** The data follows **

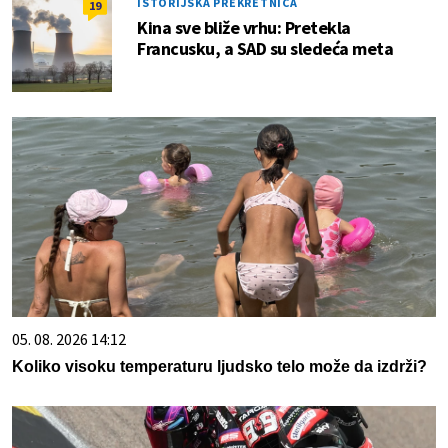
ISTORIJSKA PREKRETNICA
19
Kina sve bliže vrhu: Pretekla
Francusku, a SAD su sledeća meta
05. 08. 2026 14:12
Koliko visoku temperaturu ljudsko telo može da izdrži?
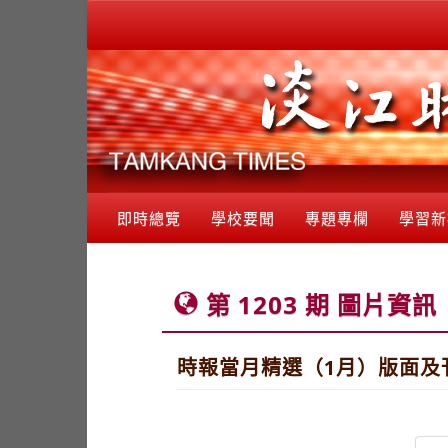
即時總覽
學校要聞
專題專欄
學習新
第 1203 期 圖片資訊
時報當月精選（1月）版面及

** End of The data **

Task goal:
Return the material in full and unaltered, minus its pictures.

Written solution:
ISTORIJSKA PREKRETNICA
19
Kina sve bliže vrhu: Pretekla
Francusku, a SAD su sledeća meta
05. 08. 2026 14:12
Koliko visoku temperaturu ljudsko telo može da izdrži?
即時總覽
學校要聞
專題專欄
學習新
第 1203 期 圖片資訊
時報當月精選（1月）版面及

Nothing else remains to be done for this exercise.